(Part of a data file)
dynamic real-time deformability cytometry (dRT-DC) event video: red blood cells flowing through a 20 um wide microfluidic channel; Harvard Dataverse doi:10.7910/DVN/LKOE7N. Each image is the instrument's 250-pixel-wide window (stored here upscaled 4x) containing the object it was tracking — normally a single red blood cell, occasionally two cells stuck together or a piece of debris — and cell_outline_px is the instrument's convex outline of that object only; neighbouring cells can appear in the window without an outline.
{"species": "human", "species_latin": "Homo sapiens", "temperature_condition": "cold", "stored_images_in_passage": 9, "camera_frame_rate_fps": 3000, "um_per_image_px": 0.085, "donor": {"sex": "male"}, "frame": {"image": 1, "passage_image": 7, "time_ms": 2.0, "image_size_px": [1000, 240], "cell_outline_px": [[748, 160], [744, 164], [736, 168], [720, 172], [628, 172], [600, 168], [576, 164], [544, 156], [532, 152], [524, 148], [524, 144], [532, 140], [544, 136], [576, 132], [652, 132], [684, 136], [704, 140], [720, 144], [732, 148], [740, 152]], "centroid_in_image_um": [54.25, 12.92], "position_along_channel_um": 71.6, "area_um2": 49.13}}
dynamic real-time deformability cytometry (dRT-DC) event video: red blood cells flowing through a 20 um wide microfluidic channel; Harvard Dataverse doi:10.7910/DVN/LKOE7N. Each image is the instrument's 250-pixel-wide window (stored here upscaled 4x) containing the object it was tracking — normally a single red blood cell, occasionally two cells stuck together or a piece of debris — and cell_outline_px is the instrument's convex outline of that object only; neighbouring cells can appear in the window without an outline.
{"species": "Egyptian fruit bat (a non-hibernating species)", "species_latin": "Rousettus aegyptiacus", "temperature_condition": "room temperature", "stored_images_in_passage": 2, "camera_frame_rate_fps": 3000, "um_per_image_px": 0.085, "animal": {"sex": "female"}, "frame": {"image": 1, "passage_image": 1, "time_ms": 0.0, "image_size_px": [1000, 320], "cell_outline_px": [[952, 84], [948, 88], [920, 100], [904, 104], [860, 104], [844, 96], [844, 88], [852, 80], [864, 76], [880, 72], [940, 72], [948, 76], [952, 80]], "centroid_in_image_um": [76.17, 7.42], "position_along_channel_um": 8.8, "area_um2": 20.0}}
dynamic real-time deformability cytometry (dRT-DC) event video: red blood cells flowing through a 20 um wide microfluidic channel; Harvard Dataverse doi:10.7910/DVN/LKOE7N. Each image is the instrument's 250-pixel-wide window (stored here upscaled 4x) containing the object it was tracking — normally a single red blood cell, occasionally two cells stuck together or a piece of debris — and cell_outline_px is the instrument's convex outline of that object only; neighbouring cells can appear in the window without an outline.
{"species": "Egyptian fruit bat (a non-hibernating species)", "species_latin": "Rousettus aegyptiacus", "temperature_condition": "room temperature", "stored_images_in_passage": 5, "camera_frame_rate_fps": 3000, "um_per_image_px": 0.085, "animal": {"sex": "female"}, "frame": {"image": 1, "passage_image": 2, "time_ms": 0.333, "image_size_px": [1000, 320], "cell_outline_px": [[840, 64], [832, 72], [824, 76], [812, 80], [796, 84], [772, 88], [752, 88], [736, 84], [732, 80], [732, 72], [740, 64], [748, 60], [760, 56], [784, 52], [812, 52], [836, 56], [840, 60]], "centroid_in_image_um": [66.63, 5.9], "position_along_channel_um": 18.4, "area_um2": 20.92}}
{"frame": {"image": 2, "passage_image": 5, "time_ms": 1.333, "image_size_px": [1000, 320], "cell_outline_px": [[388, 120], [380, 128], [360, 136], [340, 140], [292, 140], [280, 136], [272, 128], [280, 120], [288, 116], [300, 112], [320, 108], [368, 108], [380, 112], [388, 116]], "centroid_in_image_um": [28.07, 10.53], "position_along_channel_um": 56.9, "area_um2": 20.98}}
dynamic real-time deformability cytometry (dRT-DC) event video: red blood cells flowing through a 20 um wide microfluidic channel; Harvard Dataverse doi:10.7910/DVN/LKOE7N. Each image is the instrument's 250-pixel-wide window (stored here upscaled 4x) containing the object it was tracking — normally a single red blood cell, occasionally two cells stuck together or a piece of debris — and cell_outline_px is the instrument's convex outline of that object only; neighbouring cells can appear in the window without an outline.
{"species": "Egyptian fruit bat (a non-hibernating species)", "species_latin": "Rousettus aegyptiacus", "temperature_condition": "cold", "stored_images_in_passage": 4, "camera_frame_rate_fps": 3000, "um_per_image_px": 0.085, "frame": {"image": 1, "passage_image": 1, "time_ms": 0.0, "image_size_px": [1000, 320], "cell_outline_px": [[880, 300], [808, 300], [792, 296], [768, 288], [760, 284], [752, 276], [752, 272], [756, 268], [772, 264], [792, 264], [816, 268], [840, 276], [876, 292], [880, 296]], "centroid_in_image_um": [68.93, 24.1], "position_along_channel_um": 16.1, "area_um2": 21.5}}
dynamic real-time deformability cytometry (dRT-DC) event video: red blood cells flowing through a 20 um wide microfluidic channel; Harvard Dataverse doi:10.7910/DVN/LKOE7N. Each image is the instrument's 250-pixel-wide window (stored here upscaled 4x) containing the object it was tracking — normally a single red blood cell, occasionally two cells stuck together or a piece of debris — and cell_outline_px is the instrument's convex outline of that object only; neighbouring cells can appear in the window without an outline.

#### Task instructions:
Retype the data exactly as given.

#### Final answer:
dynamic real-time deformability cytometry (dRT-DC) event video: red blood cells flowing through a 20 um wide microfluidic channel; Harvard Dataverse doi:10.7910/DVN/LKOE7N. Each image is the instrument's 250-pixel-wide window (stored here upscaled 4x) containing the object it was tracking — normally a single red blood cell, occasionally two cells stuck together or a piece of debris — and cell_outline_px is the instrument's convex outline of that object only; neighbouring cells can appear in the window without an outline.
{"species": "human", "species_latin": "Homo sapiens", "temperature_condition": "cold", "stored_images_in_passage": 9, "camera_frame_rate_fps": 3000, "um_per_image_px": 0.085, "donor": {"sex": "male"}, "frame": {"image": 1, "passage_image": 7, "time_ms": 2.0, "image_size_px": [1000, 240], "cell_outline_px": [[748, 160], [744, 164], [736, 168], [720, 172], [628, 172], [600, 168], [576, 164], [544, 156], [532, 152], [524, 148], [524, 144], [532, 140], [544, 136], [576, 132], [652, 132], [684, 136], [704, 140], [720, 144], [732, 148], [740, 152]], "centroid_in_image_um": [54.25, 12.92], "position_along_channel_um": 71.6, "area_um2": 49.13}}
dynamic real-time deformability cytometry (dRT-DC) event video: red blood cells flowing through a 20 um wide microfluidic channel; Harvard Dataverse doi:10.7910/DVN/LKOE7N. Each image is the instrument's 250-pixel-wide window (stored here upscaled 4x) containing the object it was tracking — normally a single red blood cell, occasionally two cells stuck together or a piece of debris — and cell_outline_px is the instrument's convex outline of that object only; neighbouring cells can appear in the window without an outline.
{"species": "Egyptian fruit bat (a non-hibernating species)", "species_latin": "Rousettus aegyptiacus", "temperature_condition": "room temperature", "stored_images_in_passage": 2, "camera_frame_rate_fps": 3000, "um_per_image_px": 0.085, "animal": {"sex": "female"}, "frame": {"image": 1, "passage_image": 1, "time_ms": 0.0, "image_size_px": [1000, 320], "cell_outline_px": [[952, 84], [948, 88], [920, 100], [904, 104], [860, 104], [844, 96], [844, 88], [852, 80], [864, 76], [880, 72], [940, 72], [948, 76], [952, 80]], "centroid_in_image_um": [76.17, 7.42], "position_along_channel_um": 8.8, "area_um2": 20.0}}
dynamic real-time deformability cytometry (dRT-DC) event video: red blood cells flowing through a 20 um wide microfluidic channel; Harvard Dataverse doi:10.7910/DVN/LKOE7N. Each image is the instrument's 250-pixel-wide window (stored here upscaled 4x) containing the object it was tracking — normally a single red blood cell, occasionally two cells stuck together or a piece of debris — and cell_outline_px is the instrument's convex outline of that object only; neighbouring cells can appear in the window without an outline.
{"species": "Egyptian fruit bat (a non-hibernating species)", "species_latin": "Rousettus aegyptiacus", "temperature_condition": "room temperature", "stored_images_in_passage": 5, "camera_frame_rate_fps": 3000, "um_per_image_px": 0.085, "animal": {"sex": "female"}, "frame": {"image": 1, "passage_image": 2, "time_ms": 0.333, "image_size_px": [1000, 320], "cell_outline_px": [[840, 64], [832, 72], [824, 76], [812, 80], [796, 84], [772, 88], [752, 88], [736, 84], [732, 80], [732, 72], [740, 64], [748, 60], [760, 56], [784, 52], [812, 52], [836, 56], [840, 60]], "centroid_in_image_um": [66.63, 5.9], "position_along_channel_um": 18.4, "area_um2": 20.92}}
{"frame": {"image": 2, "passage_image": 5, "time_ms": 1.333, "image_size_px": [1000, 320], "cell_outline_px": [[388, 120], [380, 128], [360, 136], [340, 140], [292, 140], [280, 136], [272, 128], [280, 120], [288, 116], [300, 112], [320, 108], [368, 108], [380, 112], [388, 116]], "centroid_in_image_um": [28.07, 10.53], "position_along_channel_um": 56.9, "area_um2": 20.98}}
dynamic real-time deformability cytometry (dRT-DC) event video: red blood cells flowing through a 20 um wide microfluidic channel; Harvard Dataverse doi:10.7910/DVN/LKOE7N. Each image is the instrument's 250-pixel-wide window (stored here upscaled 4x) containing the object it was tracking — normally a single red blood cell, occasionally two cells stuck together or a piece of debris — and cell_outline_px is the instrument's convex outline of that object only; neighbouring cells can appear in the window without an outline.
{"species": "Egyptian fruit bat (a non-hibernating species)", "species_latin": "Rousettus aegyptiacus", "temperature_condition": "cold", "stored_images_in_passage": 4, "camera_frame_rate_fps": 3000, "um_per_image_px": 0.085, "frame": {"image": 1, "passage_image": 1, "time_ms": 0.0, "image_size_px": [1000, 320], "cell_outline_px": [[880, 300], [808, 300], [792, 296], [768, 288], [760, 284], [752, 276], [752, 272], [756, 268], [772, 264], [792, 264], [816, 268], [840, 276], [876, 292], [880, 296]], "centroid_in_image_um": [68.93, 24.1], "position_along_channel_um": 16.1, "area_um2": 21.5}}
dynamic real-time deformability cytometry (dRT-DC) event video: red blood cells flowing through a 20 um wide microfluidic channel; Harvard Dataverse doi:10.7910/DVN/LKOE7N. Each image is the instrument's 250-pixel-wide window (stored here upscaled 4x) containing the object it was tracking — normally a single red blood cell, occasionally two cells stuck together or a piece of debris — and cell_outline_px is the instrument's convex outline of that object only; neighbouring cells can appear in the window without an outline.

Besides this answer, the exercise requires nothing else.